Las luces de las linternas y los disparos guías, similares a bengalas, entran a la pequeña bodega sin puertas ni ventanas en medio de un camino rural de la comunidad de San Pedro Limón, municipio de Tlatlaya, en el Estado de México, a cinco horas de sinuoso camino al suroeste del Distrito Federal.
“Los disparos comenzaron de afuera”, habla Omar Guzmán Pineda, padre de Érika, una muchacha de 15 años de edad presente en el almacén. “Primero hirieron a mi hija en la rodilla, en la derecha. También sangraba de un costado y del otro, creo que porque la bala la atravesó, pero estaba viva. Estaba bocabajo y viva. Clara, la mamá de mi niña, corrió hacia ella para ayudarla, pero un soldado la arrancó de su lado con jalones e insultos.
“Dejaron agonizar a mi hija durante una hora. Luego la arrastraron y por eso quedó toda raspada del vientre y las piernas. Uno de los soldados la volteó. Se sacó la pistola que traía en la cintura y, frente a su madre, el militar le disparó ocho o nueve veces sobre el pecho.
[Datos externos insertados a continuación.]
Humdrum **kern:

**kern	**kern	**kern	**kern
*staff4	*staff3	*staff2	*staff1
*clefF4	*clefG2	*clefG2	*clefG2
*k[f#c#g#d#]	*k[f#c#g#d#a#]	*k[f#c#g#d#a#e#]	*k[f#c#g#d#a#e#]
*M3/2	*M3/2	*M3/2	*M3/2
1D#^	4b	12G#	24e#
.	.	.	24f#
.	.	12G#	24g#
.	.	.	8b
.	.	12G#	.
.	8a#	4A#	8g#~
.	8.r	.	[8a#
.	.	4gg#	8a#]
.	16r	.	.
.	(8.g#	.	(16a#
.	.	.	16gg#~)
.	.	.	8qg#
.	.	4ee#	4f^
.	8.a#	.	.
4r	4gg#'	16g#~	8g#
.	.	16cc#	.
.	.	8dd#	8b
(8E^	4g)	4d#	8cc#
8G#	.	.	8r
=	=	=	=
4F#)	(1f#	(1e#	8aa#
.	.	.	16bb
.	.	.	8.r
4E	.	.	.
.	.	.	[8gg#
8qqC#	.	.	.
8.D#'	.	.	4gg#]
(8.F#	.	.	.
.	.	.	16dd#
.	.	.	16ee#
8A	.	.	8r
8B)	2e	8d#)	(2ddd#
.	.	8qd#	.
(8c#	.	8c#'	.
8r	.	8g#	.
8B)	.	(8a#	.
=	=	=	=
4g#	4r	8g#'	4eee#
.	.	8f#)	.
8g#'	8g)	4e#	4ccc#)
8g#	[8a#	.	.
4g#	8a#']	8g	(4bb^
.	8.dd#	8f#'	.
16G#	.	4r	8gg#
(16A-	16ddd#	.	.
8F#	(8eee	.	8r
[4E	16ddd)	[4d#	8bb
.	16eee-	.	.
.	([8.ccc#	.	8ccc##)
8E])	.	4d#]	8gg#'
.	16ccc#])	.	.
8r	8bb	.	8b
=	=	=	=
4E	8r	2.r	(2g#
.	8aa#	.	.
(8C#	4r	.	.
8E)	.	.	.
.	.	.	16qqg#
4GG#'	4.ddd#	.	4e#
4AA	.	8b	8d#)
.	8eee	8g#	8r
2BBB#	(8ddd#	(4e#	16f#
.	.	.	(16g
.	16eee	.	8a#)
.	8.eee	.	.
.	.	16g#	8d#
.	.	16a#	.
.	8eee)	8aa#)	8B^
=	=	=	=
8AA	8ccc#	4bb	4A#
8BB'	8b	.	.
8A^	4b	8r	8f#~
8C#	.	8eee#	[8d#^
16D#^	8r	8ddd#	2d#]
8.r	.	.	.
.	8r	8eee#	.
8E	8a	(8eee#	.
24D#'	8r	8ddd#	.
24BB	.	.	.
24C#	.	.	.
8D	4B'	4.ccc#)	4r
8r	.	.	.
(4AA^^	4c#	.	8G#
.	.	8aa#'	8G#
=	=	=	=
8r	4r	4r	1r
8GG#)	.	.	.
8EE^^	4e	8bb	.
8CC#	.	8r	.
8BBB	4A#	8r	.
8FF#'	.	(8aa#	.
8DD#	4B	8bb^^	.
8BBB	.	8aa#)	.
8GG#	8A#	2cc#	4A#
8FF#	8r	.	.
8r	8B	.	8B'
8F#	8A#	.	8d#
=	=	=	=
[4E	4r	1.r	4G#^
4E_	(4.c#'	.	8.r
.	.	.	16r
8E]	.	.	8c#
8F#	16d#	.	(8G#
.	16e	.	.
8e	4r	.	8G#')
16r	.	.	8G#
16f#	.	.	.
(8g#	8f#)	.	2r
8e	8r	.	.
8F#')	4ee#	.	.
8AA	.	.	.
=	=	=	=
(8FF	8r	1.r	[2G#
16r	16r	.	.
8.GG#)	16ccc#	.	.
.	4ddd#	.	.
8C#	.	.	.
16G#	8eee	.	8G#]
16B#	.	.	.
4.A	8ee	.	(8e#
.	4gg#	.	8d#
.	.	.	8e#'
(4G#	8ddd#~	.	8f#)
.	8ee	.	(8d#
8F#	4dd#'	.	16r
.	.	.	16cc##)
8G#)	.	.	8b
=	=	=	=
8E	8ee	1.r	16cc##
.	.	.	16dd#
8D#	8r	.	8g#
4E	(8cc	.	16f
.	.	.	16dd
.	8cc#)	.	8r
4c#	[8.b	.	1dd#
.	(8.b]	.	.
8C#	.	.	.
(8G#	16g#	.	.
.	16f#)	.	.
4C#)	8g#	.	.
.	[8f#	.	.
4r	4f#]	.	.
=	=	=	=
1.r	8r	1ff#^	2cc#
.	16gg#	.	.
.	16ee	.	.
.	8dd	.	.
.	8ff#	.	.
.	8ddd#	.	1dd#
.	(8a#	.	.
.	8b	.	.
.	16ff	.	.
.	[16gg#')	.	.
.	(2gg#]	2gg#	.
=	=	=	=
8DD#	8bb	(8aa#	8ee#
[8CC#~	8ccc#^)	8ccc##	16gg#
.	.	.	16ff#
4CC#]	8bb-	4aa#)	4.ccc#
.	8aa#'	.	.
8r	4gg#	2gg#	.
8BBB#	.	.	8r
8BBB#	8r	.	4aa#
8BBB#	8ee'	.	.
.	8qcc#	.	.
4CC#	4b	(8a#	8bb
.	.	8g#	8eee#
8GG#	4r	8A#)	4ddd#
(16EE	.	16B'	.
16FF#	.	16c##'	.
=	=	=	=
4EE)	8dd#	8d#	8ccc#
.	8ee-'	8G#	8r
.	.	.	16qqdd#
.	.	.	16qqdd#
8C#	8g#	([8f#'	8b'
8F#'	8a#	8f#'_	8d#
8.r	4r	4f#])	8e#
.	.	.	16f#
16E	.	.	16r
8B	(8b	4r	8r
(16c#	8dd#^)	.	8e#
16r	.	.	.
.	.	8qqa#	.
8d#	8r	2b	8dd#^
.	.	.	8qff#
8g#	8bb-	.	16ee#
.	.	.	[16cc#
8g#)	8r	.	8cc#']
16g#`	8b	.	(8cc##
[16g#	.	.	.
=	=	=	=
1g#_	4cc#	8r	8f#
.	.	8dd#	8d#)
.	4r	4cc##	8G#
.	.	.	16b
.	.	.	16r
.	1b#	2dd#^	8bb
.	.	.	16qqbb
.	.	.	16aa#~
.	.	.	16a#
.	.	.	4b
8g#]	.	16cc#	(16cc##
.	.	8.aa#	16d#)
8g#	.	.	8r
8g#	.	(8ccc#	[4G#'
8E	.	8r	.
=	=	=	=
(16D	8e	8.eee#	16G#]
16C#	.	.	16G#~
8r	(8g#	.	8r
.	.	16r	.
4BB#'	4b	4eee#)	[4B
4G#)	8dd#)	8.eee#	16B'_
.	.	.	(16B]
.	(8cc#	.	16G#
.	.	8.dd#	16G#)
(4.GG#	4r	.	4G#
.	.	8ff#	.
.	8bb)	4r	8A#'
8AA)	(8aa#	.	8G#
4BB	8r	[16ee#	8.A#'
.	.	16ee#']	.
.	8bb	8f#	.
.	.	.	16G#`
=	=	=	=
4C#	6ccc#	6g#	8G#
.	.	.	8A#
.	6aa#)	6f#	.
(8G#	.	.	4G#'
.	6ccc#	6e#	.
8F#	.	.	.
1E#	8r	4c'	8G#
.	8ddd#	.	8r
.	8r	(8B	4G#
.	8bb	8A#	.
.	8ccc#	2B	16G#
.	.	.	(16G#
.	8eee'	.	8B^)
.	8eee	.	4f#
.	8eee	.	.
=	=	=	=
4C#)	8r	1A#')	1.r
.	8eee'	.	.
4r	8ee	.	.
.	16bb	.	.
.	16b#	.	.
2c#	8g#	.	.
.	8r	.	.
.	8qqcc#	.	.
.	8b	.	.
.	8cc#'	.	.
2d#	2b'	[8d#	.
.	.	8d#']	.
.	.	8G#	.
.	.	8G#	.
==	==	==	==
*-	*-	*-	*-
Luego le sembraron un arma que, al parecer, es una AR-15”.
—¿Sabe usted con qué arma la hirieron antes? —pregunto a Omar Guzmán.
—Los disparos, repito, comenzaron de afuera hacia adentro y los militares sólo usan un fusil al que nosotros conocemos aquí como el G-3 —rifle que el Ejército mexicano convirtió en su arma de cargo en la década de los setenta, para uniformarse con la munición de la Organización del Tratado del Atlántico Norte, pero a la que México no pertenece.
Omar Guzmán es delgado y siempre lleva un adusto gesto de desconfianza en el rostro. Habla rápido y su piel es morena oscura. Viste camisa blanca abierta y calza huaraches de tiras de cuero tan delgadas que apenas sujetan una suela delgada que le salva de andar descalzo.
¿Se puede algo más de calzado si el calor a la sombra supera los 40 grados centígrados?
Esta es la Tierra Caliente, pero nadie puede decir que sólo lo sea por la temperatura. En esta nación interior conformada por algunos municipios de Guerrero, Michoacán y el Estado de México los grupos del narcotráfico resuelven sus diferencias con la exhibición de las cabezas de sus enemigos, ocupan territorios con violaciones de niñas y convierten a policías federales capturados en piras funerarias al lado de la carretera.
Los tiempos violentos en Arcelia por razones del narcotráfico ocurrieron hace siete u ocho años, cuando La Familia Michoacana tomó por asalto el pueblo, dominado por Los Pelones, uno de los varios grupos integrantes del Cártel de los Beltrán Leyva.